Decision support for adjuvant therapy
As illustrated in Fig. 6, for patients diagnosed as pathological stage I NSCLC (including patients receiving LND), those without postoperative adjuvant therapy achieved comparable prognosis to those with postoperative adjuvant therapy in the low-risk group (3-year OS: 98.0% versus 97.5%, p = 0.581; 3-year RFS: 91.3% versus 89.3%, p = 0.323) (Fig. 6A & B). Conversely, in the high-risk group (Fig. 6C & D), patients receiving postoperative adjuvant therapy conferred significantly superior oncological results than those without postoperative adjuvant therapy (3-year OS: 95.9% versus 86.2%, p = 0.034; 3-year RFS: 90.5% versus 76.1%, p = 0.012).
Survival comparisons between with adjuvant therapy versus without adjuvant therapy in (A) and (B) low-risk and (C) and (D) high-risk patients. n = 1182 biologically independent samples were examined. Survival data were compared by the log-rank test. Source data are provided as a Source Data file.

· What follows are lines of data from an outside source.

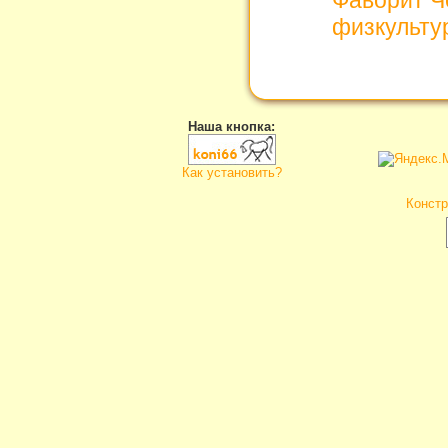
физкульту
Наша кнопка:
Как установить?
Констр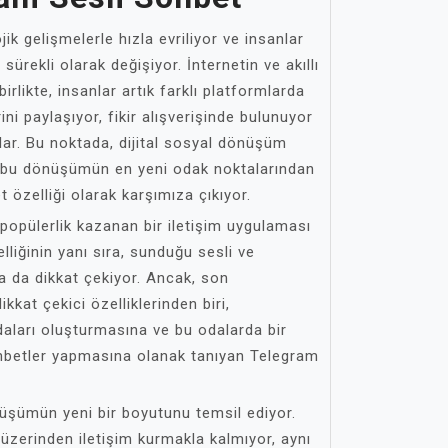
ik gelişmelerle hızla evriliyor ve insanlar
 sürekli olarak değişiyor. İnternetin ve akıllı
irlikte, insanlar artık farklı platformlarda
ni paylaşıyor, fikir alışverişinde bulunuyor
rlar. Bu noktada, dijital sosyal dönüşüm
 bu dönüşümün en yeni odak noktalarından
 özelliği olarak karşımıza çıkıyor.
 popülerlik kazanan bir iletişim uygulaması
lliğinin yanı sıra, sunduğu sesli ve
a da dikkat çekiyor. Ancak, son
kat çekici özelliklerinden biri,
odaları oluşturmasına ve bu odalarda bir
ohbetler yapmasına olanak tanıyan Telegram
önüşümün yeni bir boyutunu temsil ediyor.
üzerinden iletişim kurmakla kalmıyor, aynı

POAT, postoperative adjuvant therapy; OS, overall survival; RFS, recurrence-free survival.
Biologic basis of DLNMS
Both higher N1 and N2 scores were significantly related to the presence of aggressive histologic patterns including lymphovascular invasion (LVI), visceral pleural invasion (VPI), tumor spread through air space (STAS), micropapillary component, and solid component (all p < 0.001) (Fig. 7A, B). In addition, among patients with available data for common gene alternations, patients with high N1 scores were significantly relevant to the higher frequency of BRAF mutation (p < 0.001) and larger proportion of AKL mutation (p = 0.004) (Fig. 7C). Patients with high N2 scores yielded a significantly lower mutation rate of EGFR (p < 0.001) (Fig. 7D). In the gene set enrichment analysis (GSEA) and single sample gene set enrichment analysis (ssGSEA) analysis (Fig. 7E–G), pathways related to tumors proliferation such as signaling by GPCR, NTRKs and WNT in cancer were significantly unregulated in patients with high N1 and N2 scores. Finally, in the analyses of the tumor microenvironments, tumors with high N1 scores showed more infiltrations of central memory CD4 T cells, mast cells and plasmacytoid dendritic cells. High N2 scores were significantly associated with greater proportions of central memory CD4 T cells and central memory CD8 T cells (Fig. 7H).
A, B Radar charts illustrating histologic patterns between low-score and high-score patients. C, D Bar charts showing frequency of gene alternations between patients with low scores and high scores. E, F Dot plots showing the top 20 upregulated molecular pathways in patients with high scores, p values were adjusted by the Benjamini and Hochberg corrections. G, H Boxplots comparing proportions of infiltrated immune cells between low-score and high-score patients. The centre of box denotes the 50th percentile, the bounds of box contain the 25th to 75th percentiles, the whiskers mark the maximum and minimum values, values beyond these upper and lower whiskers are considered outliers and marked with dots. n = 144 biologically independent samples were examined. Source data are provided as a Source Data file. DLNMS, deep learning nodal metastasis signature; LVI, lymphovascular invasion; VPI, visceral pleural invasion; STAS, tumor spread through air space; NES, normal enrichment score; EGFR, epidermal growth factor receptor; KRAS, kirsten ratsarcoma viral oncogene homolog; BRAF, v-raf murine sarcoma viral oncogene homolog B1; ALK, anaplastic lymphoma kinase; ROS1, c-ros oncogene 1; MDSC, myeloid-derived suppressor cells.